══ Data supplied ══

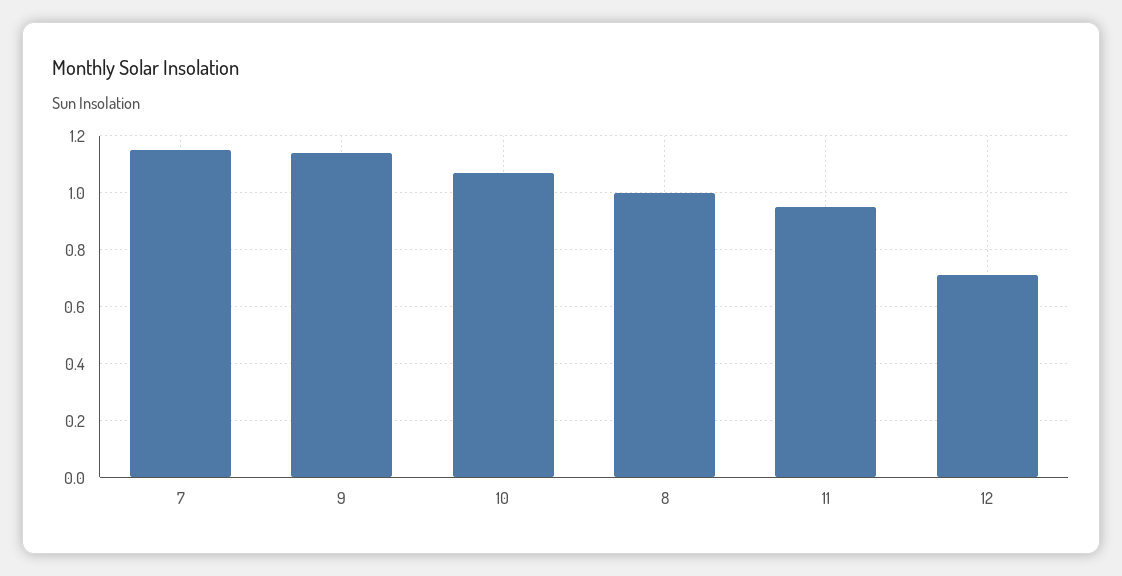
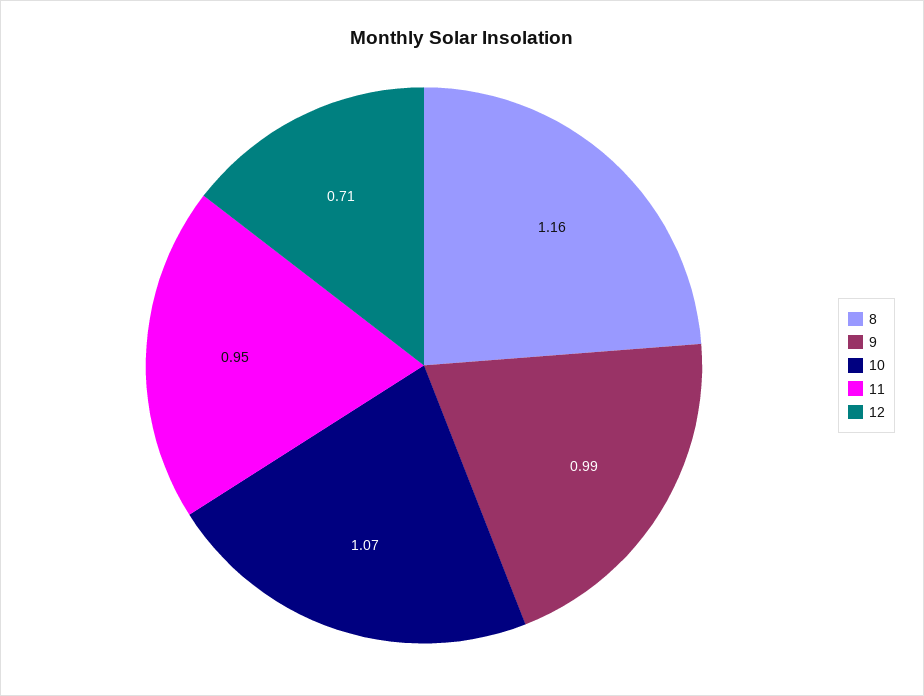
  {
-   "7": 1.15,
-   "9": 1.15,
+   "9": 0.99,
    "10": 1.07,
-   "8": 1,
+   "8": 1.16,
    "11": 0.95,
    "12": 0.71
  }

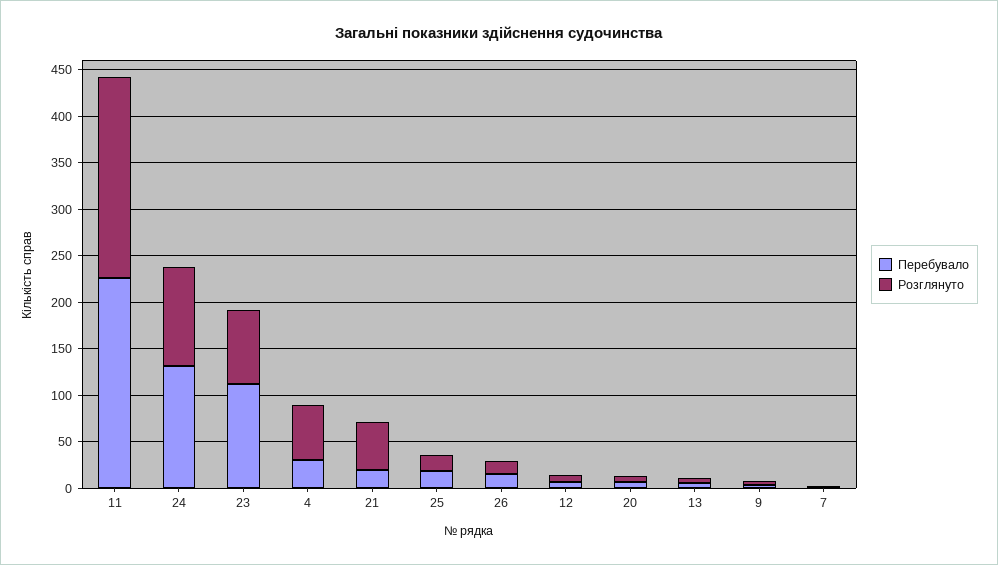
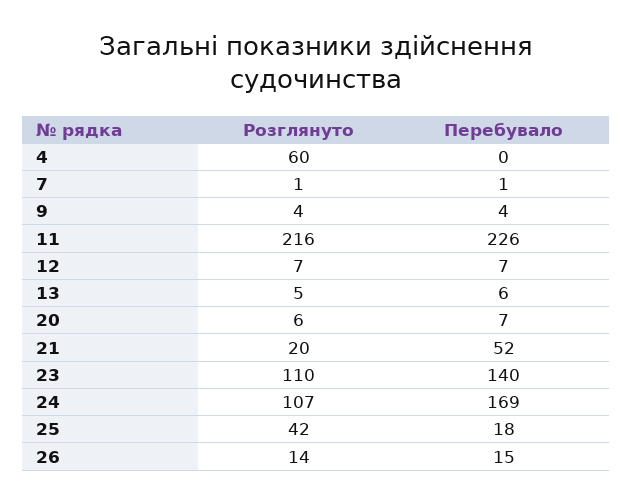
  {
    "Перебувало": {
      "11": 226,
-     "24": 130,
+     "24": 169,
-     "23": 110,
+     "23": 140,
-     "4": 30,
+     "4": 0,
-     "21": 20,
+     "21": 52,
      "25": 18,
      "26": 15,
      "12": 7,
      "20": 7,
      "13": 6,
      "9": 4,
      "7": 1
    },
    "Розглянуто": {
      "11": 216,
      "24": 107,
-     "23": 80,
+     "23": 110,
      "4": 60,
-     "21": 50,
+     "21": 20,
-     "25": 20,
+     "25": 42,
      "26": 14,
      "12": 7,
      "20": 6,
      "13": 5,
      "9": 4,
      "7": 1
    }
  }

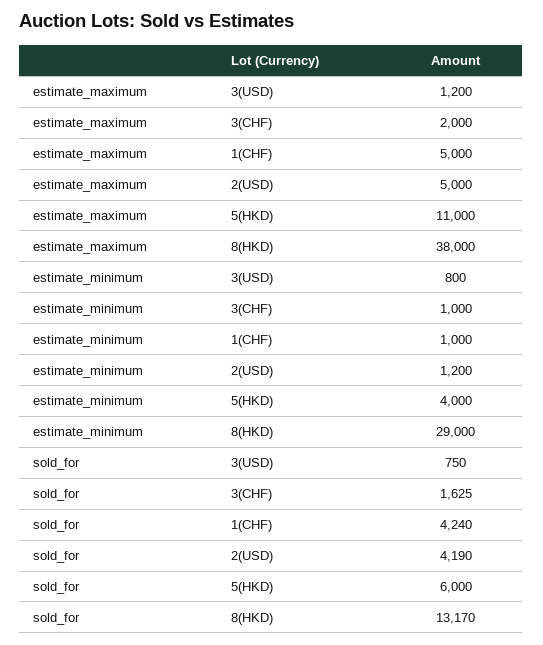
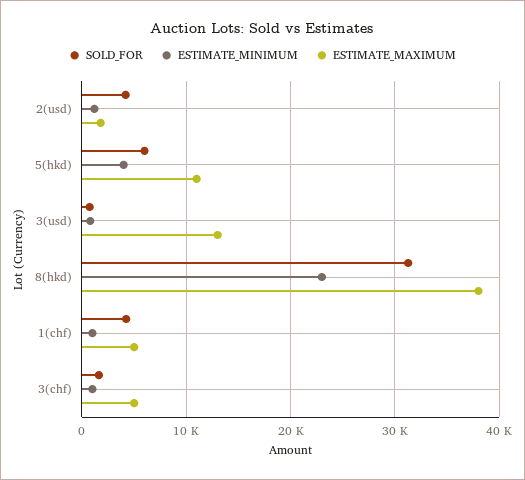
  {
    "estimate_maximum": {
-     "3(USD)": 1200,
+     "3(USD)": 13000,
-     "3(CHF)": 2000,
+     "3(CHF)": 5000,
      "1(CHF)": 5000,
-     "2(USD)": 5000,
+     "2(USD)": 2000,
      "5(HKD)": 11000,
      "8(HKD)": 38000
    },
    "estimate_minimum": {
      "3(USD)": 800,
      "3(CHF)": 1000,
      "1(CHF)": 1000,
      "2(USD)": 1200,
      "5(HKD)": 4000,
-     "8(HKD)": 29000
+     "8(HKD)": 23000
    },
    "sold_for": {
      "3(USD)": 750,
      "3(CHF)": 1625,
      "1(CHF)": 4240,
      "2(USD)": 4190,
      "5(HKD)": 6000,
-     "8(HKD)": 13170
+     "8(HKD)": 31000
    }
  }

═══

*Work to complete*.
Reproduce the data word for word without its images.

*Written solution*.
  {
-   "7": 1.15,
-   "9": 1.15,
+   "9": 0.99,
    "10": 1.07,
-   "8": 1,
+   "8": 1.16,
    "11": 0.95,
    "12": 0.71
  }

  {
    "Перебувало": {
      "11": 226,
-     "24": 130,
+     "24": 169,
-     "23": 110,
+     "23": 140,
-     "4": 30,
+     "4": 0,
-     "21": 20,
+     "21": 52,
      "25": 18,
      "26": 15,
      "12": 7,
      "20": 7,
      "13": 6,
      "9": 4,
      "7": 1
    },
    "Розглянуто": {
      "11": 216,
      "24": 107,
-     "23": 80,
+     "23": 110,
      "4": 60,
-     "21": 50,
+     "21": 20,
-     "25": 20,
+     "25": 42,
      "26": 14,
      "12": 7,
      "20": 6,
      "13": 5,
      "9": 4,
      "7": 1
    }
  }

  {
    "estimate_maximum": {
-     "3(USD)": 1200,
+     "3(USD)": 13000,
-     "3(CHF)": 2000,
+     "3(CHF)": 5000,
      "1(CHF)": 5000,
-     "2(USD)": 5000,
+     "2(USD)": 2000,
      "5(HKD)": 11000,
      "8(HKD)": 38000
    },
    "estimate_minimum": {
      "3(USD)": 800,
      "3(CHF)": 1000,
      "1(CHF)": 1000,
      "2(USD)": 1200,
      "5(HKD)": 4000,
-     "8(HKD)": 29000
+     "8(HKD)": 23000
    },
    "sold_for": {
      "3(USD)": 750,
      "3(CHF)": 1625,
      "1(CHF)": 4240,
      "2(USD)": 4190,
      "5(HKD)": 6000,
-     "8(HKD)": 13170
+     "8(HKD)": 31000
    }
  }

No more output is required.